*** SELECTED TEXT ***

In this work, we compute the minimal memory effect from the kinetics matrix H, obtained with the SepFree NMF algorithm. The method of the SepFree NMF has been proposed by the authors of [6]. To the notation, for any matrix Y, $Y_{+}$ is the matrix Y without the first row and $Y_{-}$ is the matrix Y without the last row. Let a data matrix M, $M\in {\mathbb{R}}^{n\times m}$ with $\mathrm{rank}\left(M\right)=r$ be given. Then the following steps are done in SepFree NMF:

• Singular value decomposition (SVD) of M transposed: $M^T=U\Sigma V^T$.
• Define $\tilde{U}$, $\tilde{U}\in {\mathbb{R}}^{m\times r}$: the first column is the constant vector ${(1,1,\cdots 1)}^T$, the other columns are the first $(r-1)$ columns of U.
• Use PCCA+ to find $\tilde{H}={\left(\tilde{U}A\right)}^T$.
• Use the Penrose pseudoinverse to compute $\tilde{W}=M{\tilde{H}}^{-1}$ and K= ${\left({\tilde{H}}_{-}^{-1}\right)}^T{\tilde{H}}_{+}^T$.
• Minimize $\mathsf{\Psi }$ for the requirements in order to find the optimal $A_{opt}$.
• Reconstruct the concentrations and compounds intensities matrices with via $A_{opt}$: $H_{rec}={\left(\tilde{U}{A}_{opt}\right)}^T$, $W_{rec}=M{H}_{rec}^{-1}$, $K_{rec}$=${\left(H_{rec,-}^{-1}\right)}^T$$H_{rec,+}^T$.

The matrix K is computed as the autocorrelation matrix between the $\tau$-time-shifted concentrations $H_{-},H_{+}$. With this relation, the matrix K has the meaning of a Markovian transition matrix since it gives information on the $\tau$-step development of the concentration proportions.

For simplicity, we will refer in the examples to the optimized quantities $H_{rec}$, $W_{rec}$, and $K_{rec}$ as H, W, and K, respectively. This decomposition method allows to analyze experimental data with different structures because the parameters of the objective function $\mathsf{\Psi }$ can be adjusted to weigh more or less than a feature rather than another. Therefore, setting the parameters in one or another way influences the final results of the decomposition, or rather the algorithm finds the best decomposition for those parameters, which can be very different to another one found for other parameter sets in $\mathsf{\Psi }$.

*** End of SELECTED TEXT ***
*** AVAILABLE DATA ***

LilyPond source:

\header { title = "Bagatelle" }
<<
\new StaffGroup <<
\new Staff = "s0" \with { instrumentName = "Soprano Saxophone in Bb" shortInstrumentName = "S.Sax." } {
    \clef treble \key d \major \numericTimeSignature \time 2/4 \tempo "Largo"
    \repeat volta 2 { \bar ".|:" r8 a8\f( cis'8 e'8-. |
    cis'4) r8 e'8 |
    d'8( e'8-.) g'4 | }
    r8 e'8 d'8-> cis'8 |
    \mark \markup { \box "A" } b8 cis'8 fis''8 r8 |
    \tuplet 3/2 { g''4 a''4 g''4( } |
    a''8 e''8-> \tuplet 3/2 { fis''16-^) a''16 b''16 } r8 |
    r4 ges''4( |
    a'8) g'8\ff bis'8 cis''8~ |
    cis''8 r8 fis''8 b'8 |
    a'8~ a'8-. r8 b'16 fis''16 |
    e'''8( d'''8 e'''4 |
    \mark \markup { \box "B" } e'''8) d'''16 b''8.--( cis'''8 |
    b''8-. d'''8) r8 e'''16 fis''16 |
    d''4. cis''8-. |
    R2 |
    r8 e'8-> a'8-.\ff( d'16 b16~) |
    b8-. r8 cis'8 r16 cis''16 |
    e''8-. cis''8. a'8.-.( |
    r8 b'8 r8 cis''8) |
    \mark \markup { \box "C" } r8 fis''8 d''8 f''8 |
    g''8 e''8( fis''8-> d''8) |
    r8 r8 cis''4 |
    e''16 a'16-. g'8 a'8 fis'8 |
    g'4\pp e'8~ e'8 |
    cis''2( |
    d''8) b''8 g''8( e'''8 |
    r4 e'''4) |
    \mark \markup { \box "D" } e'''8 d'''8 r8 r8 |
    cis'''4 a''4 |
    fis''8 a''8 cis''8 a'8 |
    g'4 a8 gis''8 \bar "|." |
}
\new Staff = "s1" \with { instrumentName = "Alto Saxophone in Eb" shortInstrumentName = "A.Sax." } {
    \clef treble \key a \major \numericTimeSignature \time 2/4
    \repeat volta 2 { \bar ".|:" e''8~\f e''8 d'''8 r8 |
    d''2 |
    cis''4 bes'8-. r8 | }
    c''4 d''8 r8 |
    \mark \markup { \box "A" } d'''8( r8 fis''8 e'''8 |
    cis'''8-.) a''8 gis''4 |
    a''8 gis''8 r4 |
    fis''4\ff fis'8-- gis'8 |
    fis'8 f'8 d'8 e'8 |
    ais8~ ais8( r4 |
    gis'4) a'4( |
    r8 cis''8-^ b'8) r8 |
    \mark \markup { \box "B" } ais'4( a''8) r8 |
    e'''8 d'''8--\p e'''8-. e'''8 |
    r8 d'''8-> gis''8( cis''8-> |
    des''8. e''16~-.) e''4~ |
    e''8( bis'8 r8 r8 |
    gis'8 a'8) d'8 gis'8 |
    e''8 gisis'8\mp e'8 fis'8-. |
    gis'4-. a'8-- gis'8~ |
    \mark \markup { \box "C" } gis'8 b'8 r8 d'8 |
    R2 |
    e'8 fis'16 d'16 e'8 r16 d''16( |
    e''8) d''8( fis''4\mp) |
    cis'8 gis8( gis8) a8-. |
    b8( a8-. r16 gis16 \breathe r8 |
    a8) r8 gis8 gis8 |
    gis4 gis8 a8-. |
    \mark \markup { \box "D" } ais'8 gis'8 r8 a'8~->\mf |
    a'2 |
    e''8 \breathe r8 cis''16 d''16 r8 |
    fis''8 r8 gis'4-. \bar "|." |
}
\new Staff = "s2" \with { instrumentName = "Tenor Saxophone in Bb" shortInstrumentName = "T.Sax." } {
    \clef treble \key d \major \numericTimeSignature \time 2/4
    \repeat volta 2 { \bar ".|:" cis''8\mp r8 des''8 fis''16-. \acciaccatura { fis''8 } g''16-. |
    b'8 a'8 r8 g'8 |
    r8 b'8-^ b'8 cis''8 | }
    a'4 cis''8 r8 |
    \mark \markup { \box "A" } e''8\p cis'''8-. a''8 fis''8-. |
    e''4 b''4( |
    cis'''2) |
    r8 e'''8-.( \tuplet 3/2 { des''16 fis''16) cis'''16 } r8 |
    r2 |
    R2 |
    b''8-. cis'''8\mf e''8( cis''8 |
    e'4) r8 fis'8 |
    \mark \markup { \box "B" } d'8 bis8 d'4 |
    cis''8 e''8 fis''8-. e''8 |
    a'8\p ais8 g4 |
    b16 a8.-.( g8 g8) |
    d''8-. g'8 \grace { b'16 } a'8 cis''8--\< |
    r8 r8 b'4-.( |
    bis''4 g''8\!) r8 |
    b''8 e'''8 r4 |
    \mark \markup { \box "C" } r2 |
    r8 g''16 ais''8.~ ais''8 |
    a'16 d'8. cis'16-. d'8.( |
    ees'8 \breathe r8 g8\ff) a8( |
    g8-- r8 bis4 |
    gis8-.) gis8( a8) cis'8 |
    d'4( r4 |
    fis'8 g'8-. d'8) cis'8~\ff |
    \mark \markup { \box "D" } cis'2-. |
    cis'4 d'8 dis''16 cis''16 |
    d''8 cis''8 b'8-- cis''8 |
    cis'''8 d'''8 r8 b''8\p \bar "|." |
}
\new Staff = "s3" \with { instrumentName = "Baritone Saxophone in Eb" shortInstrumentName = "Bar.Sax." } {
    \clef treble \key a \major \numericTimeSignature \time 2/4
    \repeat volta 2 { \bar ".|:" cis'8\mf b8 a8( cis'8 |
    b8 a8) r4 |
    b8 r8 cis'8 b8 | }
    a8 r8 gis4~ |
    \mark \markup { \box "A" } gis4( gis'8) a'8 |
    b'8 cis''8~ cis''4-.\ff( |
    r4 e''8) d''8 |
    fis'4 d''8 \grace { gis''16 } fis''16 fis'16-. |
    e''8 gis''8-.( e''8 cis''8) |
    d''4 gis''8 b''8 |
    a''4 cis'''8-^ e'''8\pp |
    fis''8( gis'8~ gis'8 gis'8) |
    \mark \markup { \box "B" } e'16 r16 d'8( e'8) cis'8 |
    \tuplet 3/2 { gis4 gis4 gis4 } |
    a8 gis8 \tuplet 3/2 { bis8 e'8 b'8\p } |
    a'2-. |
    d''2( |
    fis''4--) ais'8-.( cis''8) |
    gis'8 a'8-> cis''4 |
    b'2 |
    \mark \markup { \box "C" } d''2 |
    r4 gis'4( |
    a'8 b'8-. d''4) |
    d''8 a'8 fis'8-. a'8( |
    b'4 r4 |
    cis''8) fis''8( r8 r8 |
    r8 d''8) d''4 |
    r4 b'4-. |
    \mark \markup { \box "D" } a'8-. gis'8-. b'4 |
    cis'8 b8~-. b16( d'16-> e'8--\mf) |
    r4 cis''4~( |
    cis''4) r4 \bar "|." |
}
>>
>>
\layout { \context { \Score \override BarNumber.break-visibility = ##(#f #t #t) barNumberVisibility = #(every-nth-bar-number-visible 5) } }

*** End of AVAILABLE DATA ***

> **REQUIRED WORK**
Reproduce the passage on SepFree NMF, beginning at the words "In this work, we" and stopping after "transposed: $M^T=U\Sigma V^T$.".

> **RESPONSE TO THIS EXERCISE**
In this work, we compute the minimal memory effect from the kinetics matrix H, obtained with the SepFree NMF algorithm. The method of the SepFree NMF has been proposed by the authors of [6]. To the notation, for any matrix Y, $Y_{+}$ is the matrix Y without the first row and $Y_{-}$ is the matrix Y without the last row. Let a data matrix M, $M\in {\mathbb{R}}^{n\times m}$ with $\mathrm{rank}\left(M\right)=r$ be given. Then the following steps are done in SepFree NMF:

• Singular value decomposition (SVD) of M transposed: $M^T=U\Sigma V^T$.